---------- TASK DATA ----------
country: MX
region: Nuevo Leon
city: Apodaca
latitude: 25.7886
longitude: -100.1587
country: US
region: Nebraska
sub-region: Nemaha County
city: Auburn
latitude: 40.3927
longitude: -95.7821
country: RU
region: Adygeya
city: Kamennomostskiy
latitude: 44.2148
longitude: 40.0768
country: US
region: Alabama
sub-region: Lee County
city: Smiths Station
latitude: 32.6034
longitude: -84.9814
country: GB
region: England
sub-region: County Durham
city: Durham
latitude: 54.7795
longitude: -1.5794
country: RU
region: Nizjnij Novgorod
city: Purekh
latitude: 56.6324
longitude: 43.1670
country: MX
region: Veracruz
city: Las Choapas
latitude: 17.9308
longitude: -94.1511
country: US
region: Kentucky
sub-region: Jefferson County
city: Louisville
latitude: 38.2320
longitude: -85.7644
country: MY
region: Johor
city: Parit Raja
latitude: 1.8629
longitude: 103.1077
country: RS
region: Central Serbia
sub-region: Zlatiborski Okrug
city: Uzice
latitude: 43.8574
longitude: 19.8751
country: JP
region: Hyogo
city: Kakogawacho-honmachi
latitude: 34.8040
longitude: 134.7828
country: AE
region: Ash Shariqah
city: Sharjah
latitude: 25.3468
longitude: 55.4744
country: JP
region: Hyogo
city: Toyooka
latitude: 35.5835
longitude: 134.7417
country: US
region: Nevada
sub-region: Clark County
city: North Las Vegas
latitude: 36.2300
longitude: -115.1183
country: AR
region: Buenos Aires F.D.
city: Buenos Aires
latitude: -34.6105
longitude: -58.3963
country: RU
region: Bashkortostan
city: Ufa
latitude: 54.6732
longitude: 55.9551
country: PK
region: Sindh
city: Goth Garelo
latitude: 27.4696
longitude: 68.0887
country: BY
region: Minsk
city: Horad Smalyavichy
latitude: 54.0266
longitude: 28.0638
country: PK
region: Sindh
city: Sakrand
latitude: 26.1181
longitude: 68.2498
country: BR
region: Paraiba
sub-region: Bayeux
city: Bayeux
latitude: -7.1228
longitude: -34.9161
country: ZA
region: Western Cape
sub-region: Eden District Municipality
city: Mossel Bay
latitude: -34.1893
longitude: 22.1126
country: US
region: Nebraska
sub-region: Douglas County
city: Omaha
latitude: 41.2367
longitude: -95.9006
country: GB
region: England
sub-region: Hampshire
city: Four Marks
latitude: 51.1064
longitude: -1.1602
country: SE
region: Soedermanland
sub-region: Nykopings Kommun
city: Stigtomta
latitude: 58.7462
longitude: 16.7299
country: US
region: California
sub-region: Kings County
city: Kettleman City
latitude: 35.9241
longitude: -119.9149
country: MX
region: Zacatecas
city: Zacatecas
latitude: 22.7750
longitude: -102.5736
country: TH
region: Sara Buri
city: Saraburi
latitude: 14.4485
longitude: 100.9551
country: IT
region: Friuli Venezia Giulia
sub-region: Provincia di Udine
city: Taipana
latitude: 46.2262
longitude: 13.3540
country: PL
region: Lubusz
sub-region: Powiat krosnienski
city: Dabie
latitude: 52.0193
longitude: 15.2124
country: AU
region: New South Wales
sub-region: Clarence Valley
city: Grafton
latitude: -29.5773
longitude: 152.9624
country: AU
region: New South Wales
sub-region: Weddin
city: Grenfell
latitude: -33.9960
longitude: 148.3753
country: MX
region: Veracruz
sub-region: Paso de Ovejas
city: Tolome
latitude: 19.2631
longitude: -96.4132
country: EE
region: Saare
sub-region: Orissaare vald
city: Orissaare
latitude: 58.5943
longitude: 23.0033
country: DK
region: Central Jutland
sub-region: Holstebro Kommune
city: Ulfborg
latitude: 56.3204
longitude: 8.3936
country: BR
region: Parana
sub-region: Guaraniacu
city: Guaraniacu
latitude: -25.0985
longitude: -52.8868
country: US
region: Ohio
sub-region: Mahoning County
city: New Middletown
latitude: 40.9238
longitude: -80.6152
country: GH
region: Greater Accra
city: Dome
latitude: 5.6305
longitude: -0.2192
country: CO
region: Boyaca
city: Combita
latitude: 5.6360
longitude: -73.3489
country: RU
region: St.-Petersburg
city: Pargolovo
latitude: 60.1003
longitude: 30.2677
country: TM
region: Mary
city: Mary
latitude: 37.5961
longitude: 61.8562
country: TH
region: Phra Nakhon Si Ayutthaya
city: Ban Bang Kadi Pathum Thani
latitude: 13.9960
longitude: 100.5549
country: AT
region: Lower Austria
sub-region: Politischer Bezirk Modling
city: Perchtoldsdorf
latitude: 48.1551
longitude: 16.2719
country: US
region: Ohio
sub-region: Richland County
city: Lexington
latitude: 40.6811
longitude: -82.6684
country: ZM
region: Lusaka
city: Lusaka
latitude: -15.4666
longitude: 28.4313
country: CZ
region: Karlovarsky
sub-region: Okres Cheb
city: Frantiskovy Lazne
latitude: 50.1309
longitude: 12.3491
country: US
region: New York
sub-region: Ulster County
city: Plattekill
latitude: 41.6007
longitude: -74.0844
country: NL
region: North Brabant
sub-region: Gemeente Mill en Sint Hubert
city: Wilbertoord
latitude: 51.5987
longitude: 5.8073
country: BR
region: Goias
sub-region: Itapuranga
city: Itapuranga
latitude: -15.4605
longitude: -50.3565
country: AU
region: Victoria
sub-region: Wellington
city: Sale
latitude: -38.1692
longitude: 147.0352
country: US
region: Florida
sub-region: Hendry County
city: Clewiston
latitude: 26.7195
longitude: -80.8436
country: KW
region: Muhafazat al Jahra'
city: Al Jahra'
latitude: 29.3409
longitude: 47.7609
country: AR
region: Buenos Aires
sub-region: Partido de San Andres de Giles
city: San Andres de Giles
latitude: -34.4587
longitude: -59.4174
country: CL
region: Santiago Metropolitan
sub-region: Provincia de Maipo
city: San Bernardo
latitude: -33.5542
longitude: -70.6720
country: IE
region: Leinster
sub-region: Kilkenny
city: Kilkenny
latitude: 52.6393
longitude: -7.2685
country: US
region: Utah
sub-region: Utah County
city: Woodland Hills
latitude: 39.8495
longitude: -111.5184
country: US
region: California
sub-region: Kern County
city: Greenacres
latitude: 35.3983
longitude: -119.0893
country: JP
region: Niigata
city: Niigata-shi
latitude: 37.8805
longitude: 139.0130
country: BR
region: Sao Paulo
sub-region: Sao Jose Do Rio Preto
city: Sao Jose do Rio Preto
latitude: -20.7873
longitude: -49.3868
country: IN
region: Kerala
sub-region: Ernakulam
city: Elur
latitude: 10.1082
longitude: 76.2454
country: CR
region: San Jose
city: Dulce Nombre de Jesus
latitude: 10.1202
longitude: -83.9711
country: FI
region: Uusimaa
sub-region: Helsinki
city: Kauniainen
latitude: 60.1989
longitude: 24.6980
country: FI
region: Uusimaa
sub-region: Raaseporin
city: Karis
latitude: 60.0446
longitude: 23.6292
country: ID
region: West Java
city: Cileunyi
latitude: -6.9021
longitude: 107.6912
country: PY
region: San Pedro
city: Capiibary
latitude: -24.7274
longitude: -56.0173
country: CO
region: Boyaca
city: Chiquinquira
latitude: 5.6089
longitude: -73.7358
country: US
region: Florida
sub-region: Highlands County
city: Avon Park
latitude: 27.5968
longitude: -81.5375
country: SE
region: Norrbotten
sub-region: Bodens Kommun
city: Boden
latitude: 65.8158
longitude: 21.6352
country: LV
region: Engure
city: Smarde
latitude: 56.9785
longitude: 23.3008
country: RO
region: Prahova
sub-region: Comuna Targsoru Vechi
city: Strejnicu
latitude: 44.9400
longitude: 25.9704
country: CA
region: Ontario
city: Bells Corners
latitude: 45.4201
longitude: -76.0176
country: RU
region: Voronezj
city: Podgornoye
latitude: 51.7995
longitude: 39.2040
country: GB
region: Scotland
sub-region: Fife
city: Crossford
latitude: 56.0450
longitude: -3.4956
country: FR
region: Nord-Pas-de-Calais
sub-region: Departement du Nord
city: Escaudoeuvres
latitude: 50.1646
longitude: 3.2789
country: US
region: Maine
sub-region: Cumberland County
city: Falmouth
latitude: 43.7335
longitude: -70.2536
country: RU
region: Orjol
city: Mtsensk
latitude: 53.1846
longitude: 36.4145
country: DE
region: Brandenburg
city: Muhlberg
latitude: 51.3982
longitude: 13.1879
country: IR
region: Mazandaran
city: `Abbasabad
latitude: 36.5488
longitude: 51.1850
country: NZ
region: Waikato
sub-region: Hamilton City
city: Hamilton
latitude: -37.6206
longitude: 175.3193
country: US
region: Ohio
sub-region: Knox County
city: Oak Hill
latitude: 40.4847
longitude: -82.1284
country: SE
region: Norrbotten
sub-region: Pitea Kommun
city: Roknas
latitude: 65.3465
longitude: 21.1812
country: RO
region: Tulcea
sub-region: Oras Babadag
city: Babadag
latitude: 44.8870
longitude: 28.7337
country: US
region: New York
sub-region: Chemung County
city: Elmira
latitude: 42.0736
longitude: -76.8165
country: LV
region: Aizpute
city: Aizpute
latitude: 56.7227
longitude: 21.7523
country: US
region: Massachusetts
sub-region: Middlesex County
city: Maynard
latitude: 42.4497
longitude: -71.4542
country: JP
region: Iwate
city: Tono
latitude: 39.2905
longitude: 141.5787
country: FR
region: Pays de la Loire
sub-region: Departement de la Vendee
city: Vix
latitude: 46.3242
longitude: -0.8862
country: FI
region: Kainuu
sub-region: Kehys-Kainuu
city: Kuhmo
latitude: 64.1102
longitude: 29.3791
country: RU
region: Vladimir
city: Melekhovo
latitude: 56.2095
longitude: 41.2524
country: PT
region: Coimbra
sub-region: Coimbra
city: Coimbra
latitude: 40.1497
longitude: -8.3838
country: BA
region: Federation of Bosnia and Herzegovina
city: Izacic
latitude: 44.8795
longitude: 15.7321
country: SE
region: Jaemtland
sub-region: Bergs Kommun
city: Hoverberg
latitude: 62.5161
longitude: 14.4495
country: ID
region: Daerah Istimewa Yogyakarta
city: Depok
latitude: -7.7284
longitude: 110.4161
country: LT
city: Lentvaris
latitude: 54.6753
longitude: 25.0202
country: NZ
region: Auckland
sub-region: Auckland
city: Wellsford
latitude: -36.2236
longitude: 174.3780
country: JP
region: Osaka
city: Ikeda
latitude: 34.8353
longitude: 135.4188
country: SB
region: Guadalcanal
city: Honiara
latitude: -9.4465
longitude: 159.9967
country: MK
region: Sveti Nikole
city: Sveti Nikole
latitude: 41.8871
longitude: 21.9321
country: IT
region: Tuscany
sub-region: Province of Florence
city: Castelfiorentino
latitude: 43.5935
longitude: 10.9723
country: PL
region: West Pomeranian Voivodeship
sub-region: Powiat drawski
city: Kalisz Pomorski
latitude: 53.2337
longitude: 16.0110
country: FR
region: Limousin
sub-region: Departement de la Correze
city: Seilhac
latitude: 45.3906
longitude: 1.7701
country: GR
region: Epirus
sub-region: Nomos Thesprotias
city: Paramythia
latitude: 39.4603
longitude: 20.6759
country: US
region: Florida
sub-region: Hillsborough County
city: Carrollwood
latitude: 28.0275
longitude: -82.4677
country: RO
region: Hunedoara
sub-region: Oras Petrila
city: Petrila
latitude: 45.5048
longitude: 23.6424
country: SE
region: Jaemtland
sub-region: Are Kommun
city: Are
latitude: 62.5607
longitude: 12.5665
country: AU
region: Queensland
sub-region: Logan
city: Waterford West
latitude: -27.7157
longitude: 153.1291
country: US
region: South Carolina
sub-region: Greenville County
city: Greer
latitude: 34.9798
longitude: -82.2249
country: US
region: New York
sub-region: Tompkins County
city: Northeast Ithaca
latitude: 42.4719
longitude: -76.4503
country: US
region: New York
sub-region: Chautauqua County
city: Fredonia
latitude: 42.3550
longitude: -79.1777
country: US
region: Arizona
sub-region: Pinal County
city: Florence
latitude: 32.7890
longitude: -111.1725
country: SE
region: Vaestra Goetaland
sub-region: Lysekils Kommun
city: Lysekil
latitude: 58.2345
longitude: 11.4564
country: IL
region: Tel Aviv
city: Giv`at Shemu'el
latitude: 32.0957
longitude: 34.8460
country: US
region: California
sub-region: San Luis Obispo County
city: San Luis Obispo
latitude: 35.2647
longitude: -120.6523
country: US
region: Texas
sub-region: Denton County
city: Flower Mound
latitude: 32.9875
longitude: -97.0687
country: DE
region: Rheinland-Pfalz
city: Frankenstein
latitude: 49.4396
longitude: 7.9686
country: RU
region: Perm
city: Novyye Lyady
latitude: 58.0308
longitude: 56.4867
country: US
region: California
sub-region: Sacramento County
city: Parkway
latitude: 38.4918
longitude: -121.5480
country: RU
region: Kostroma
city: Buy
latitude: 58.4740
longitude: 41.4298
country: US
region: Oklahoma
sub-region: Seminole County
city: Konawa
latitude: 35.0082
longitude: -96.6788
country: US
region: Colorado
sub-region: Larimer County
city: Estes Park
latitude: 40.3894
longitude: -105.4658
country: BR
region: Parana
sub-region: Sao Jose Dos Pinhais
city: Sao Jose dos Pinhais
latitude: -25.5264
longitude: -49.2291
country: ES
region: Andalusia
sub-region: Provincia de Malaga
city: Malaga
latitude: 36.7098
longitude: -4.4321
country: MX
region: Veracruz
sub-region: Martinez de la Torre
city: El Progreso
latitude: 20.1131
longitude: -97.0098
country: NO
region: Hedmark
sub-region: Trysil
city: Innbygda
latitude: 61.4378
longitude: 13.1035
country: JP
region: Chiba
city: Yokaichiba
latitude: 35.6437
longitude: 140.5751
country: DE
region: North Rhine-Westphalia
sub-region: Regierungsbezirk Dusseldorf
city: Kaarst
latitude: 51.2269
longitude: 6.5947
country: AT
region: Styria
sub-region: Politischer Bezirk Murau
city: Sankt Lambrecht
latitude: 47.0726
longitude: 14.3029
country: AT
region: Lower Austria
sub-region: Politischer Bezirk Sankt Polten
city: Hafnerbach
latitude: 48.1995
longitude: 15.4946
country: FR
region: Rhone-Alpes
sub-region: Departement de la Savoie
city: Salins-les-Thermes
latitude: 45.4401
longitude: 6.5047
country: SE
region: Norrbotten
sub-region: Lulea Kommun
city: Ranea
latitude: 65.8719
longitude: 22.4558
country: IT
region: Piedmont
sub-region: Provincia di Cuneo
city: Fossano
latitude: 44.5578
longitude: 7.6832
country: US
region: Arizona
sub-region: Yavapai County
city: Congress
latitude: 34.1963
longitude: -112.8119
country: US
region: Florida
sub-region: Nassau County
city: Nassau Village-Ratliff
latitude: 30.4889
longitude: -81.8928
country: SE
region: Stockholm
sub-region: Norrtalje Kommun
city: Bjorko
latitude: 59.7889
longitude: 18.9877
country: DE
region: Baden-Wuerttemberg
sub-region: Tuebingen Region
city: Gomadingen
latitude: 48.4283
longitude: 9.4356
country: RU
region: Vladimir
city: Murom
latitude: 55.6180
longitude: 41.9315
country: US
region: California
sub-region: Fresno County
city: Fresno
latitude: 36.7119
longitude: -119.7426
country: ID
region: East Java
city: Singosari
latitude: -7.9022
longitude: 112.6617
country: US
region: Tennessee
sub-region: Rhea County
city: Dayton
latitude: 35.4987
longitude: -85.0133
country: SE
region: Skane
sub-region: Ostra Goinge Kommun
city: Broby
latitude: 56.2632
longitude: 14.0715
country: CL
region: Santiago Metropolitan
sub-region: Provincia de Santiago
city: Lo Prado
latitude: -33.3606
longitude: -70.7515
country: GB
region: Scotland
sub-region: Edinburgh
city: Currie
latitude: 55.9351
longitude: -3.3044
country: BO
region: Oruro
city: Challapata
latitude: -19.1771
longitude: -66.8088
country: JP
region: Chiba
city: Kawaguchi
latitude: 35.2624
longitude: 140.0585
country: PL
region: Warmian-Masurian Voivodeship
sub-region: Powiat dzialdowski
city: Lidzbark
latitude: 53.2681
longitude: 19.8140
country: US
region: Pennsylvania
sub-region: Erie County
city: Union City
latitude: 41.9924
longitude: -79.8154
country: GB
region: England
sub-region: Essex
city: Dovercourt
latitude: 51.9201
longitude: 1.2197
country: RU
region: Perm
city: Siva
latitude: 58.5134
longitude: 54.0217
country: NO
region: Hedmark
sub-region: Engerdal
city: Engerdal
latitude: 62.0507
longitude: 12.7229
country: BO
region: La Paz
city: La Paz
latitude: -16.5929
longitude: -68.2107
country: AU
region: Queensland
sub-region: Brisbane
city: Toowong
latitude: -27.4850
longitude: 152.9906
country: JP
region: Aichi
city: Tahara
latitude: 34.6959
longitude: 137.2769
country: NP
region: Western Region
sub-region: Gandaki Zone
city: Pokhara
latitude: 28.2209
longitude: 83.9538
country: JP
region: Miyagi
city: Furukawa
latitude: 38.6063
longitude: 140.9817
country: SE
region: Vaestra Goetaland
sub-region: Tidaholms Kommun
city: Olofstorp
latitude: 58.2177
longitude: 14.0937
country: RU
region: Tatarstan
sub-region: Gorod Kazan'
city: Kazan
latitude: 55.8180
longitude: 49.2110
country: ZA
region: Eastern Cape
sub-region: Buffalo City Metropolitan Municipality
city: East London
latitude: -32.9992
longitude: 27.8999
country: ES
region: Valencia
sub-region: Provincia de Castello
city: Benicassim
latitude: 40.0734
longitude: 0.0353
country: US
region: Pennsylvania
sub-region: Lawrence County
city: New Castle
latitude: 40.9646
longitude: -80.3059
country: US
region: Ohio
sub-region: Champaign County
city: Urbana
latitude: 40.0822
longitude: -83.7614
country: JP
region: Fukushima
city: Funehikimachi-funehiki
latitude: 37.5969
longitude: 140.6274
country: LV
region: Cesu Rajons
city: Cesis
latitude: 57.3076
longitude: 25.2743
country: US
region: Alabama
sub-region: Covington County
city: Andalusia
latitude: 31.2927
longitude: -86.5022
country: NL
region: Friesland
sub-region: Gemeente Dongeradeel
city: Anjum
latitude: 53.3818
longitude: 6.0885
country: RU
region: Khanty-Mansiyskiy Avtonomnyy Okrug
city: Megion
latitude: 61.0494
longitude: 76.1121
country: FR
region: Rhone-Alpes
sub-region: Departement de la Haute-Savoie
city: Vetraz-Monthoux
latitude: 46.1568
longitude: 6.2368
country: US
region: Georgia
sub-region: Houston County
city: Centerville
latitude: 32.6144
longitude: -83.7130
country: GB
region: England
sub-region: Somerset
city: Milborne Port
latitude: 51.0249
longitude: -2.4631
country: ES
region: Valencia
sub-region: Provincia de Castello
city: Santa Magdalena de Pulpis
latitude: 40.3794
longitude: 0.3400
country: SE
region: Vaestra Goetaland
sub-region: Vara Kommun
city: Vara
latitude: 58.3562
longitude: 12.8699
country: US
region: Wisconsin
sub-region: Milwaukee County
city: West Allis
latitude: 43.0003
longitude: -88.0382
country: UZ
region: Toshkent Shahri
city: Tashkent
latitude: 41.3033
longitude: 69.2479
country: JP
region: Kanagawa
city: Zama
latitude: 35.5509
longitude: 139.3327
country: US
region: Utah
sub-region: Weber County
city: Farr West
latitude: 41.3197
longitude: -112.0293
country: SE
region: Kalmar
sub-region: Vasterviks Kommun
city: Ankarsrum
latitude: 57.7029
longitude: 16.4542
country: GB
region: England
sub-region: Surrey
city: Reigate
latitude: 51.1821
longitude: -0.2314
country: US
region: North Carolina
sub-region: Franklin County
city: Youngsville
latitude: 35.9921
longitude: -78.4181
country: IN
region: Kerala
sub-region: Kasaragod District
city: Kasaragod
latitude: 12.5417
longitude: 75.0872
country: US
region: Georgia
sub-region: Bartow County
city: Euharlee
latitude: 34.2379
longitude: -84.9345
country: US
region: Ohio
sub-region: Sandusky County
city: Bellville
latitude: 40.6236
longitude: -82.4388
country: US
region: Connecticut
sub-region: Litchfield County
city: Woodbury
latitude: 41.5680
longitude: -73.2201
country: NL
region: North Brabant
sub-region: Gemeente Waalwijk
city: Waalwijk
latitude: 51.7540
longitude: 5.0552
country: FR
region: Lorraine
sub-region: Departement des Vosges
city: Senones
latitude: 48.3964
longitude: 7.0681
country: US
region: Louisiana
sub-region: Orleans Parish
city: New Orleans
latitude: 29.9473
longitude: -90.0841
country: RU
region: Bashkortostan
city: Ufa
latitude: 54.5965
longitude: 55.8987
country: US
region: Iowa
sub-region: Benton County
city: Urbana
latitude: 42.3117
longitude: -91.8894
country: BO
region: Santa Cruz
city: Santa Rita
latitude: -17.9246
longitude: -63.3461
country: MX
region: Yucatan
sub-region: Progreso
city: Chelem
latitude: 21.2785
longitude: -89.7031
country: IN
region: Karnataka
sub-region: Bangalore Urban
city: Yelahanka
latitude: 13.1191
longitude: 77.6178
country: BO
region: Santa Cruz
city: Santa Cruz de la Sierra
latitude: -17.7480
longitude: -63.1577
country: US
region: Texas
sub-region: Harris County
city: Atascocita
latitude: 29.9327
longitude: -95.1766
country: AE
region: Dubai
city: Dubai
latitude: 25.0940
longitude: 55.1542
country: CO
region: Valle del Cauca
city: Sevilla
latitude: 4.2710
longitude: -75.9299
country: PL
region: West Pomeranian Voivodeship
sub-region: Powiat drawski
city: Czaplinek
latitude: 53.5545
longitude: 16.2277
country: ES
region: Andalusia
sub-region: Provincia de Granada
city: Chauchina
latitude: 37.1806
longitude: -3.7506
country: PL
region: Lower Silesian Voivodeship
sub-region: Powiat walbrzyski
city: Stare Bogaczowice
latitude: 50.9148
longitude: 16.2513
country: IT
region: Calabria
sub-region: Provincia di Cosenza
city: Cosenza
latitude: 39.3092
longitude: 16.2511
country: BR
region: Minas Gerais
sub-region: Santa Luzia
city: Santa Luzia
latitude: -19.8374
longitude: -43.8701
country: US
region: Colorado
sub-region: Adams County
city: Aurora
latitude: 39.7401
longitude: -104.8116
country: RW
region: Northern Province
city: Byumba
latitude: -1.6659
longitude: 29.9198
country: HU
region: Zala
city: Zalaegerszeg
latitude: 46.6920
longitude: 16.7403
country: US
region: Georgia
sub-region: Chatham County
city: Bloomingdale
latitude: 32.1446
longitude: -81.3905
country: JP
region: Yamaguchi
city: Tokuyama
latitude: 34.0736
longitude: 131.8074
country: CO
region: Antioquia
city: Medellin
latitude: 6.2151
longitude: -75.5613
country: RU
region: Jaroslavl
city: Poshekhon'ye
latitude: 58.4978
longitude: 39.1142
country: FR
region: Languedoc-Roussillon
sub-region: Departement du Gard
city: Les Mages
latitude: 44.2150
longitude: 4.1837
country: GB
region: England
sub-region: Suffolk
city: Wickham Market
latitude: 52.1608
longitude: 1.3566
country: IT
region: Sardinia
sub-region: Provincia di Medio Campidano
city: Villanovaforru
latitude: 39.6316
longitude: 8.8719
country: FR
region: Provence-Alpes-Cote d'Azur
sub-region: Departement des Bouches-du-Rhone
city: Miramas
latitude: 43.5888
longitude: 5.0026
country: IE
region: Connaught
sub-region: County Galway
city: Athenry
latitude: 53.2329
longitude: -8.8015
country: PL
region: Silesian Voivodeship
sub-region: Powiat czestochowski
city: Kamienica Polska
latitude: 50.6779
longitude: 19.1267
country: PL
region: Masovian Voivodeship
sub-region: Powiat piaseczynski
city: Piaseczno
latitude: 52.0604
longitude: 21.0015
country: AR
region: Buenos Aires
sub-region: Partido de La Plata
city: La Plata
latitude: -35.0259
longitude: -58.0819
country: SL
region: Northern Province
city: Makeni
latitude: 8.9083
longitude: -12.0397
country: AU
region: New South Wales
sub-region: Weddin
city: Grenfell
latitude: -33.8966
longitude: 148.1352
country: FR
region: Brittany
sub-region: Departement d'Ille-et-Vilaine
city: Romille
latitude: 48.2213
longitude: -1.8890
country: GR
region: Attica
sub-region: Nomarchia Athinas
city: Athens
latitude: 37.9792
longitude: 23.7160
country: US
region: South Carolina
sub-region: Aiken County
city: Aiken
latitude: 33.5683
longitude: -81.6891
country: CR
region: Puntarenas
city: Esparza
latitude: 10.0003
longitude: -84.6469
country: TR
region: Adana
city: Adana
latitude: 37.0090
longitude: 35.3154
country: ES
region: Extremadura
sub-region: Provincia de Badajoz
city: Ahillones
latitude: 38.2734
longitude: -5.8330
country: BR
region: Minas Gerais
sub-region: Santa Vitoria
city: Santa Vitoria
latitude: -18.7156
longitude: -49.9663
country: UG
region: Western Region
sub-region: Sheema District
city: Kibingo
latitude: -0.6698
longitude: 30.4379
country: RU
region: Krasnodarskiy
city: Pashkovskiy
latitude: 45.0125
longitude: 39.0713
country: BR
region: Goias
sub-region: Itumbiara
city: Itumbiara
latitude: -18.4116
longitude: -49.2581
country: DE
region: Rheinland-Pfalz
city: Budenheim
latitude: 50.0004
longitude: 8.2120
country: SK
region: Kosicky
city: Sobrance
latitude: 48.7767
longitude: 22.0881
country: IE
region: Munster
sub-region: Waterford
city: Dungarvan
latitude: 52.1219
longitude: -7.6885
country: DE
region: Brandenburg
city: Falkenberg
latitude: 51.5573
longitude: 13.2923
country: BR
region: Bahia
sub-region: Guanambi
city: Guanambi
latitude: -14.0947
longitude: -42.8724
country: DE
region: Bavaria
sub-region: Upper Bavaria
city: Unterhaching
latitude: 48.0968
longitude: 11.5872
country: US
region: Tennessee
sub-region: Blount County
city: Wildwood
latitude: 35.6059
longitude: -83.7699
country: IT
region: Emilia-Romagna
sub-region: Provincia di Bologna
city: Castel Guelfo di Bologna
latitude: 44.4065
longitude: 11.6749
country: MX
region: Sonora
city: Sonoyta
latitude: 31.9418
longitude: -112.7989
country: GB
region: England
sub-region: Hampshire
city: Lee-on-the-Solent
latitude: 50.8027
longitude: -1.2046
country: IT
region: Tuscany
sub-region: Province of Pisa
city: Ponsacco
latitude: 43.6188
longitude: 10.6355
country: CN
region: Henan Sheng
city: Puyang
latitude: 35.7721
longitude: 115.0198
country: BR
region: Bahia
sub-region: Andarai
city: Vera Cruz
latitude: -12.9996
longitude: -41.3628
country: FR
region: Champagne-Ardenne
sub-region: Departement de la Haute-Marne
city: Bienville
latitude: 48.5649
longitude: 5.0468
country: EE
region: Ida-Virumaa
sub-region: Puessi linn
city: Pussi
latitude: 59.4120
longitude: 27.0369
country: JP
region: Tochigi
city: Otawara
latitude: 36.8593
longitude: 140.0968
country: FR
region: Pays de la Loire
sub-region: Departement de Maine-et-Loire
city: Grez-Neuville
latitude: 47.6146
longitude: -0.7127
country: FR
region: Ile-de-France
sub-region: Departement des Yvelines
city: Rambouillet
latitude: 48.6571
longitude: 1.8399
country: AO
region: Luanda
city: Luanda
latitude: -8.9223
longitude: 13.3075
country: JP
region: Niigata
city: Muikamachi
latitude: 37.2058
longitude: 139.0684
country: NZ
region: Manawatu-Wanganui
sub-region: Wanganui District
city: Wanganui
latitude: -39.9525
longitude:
----------
> [PROBLEM TO WORK ON]
Format the data from its first line through the line with "sub-region: Bayeux" as a two-column CSV with the headers field and value, one row per entry. Put each field in quotation marks and replace any line breaks with spaces.

> [FULL RESPONSE]
field,value
"country:","MX"
"region:","Nuevo Leon"
"city:","Apodaca"
"latitude:","25.7886"
"longitude:","-100.1587"
"country:","US"
"region:","Nebraska"
"sub-region:","Nemaha County"
"city:","Auburn"
"latitude:","40.3927"
"longitude:","-95.7821"
"country:","RU"
"region:","Adygeya"
"city:","Kamennomostskiy"
"latitude:","44.2148"
"longitude:","40.0768"
"country:","US"
"region:","Alabama"
"sub-region:","Lee County"
"city:","Smiths Station"
"latitude:","32.6034"
"longitude:","-84.9814"
"country:","GB"
"region:","England"
"sub-region:","County Durham"
"city:","Durham"
"latitude:","54.7795"
"longitude:","-1.5794"
"country:","RU"
"region:","Nizjnij Novgorod"
"city:","Purekh"
"latitude:","56.6324"
"longitude:","43.1670"
"country:","MX"
"region:","Veracruz"
"city:","Las Choapas"
"latitude:","17.9308"
"longitude:","-94.1511"
"country:","US"
"region:","Kentucky"
"sub-region:","Jefferson County"
"city:","Louisville"
"latitude:","38.2320"
"longitude:","-85.7644"
"country:","MY"
"region:","Johor"
"city:","Parit Raja"
"latitude:","1.8629"
"longitude:","103.1077"
"country:","RS"
"region:","Central Serbia"
"sub-region:","Zlatiborski Okrug"
"city:","Uzice"
"latitude:","43.8574"
"longitude:","19.8751"
"country:","JP"
"region:","Hyogo"
"city:","Kakogawacho-honmachi"
"latitude:","34.8040"
"longitude:","134.7828"
"country:","AE"
"region:","Ash Shariqah"
"city:","Sharjah"
"latitude:","25.3468"
"longitude:","55.4744"
"country:","JP"
"region:","Hyogo"
"city:","Toyooka"
"latitude:","35.5835"
"longitude:","134.7417"
"country:","US"
"region:","Nevada"
"sub-region:","Clark County"
"city:","North Las Vegas"
"latitude:","36.2300"
"longitude:","-115.1183"
"country:","AR"
"region:","Buenos Aires F.D."
"city:","Buenos Aires"
"latitude:","-34.6105"
"longitude:","-58.3963"
"country:","RU"
"region:","Bashkortostan"
"city:","Ufa"
"latitude:","54.6732"
"longitude:","55.9551"
"country:","PK"
"region:","Sindh"
"city:","Goth Garelo"
"latitude:","27.4696"
"longitude:","68.0887"
"country:","BY"
"region:","Minsk"
"city:","Horad Smalyavichy"
"latitude:","54.0266"
"longitude:","28.0638"
"country:","PK"
"region:","Sindh"
"city:","Sakrand"
"latitude:","26.1181"
"longitude:","68.2498"
"country:","BR"
"region:","Paraiba"
"sub-region:","Bayeux"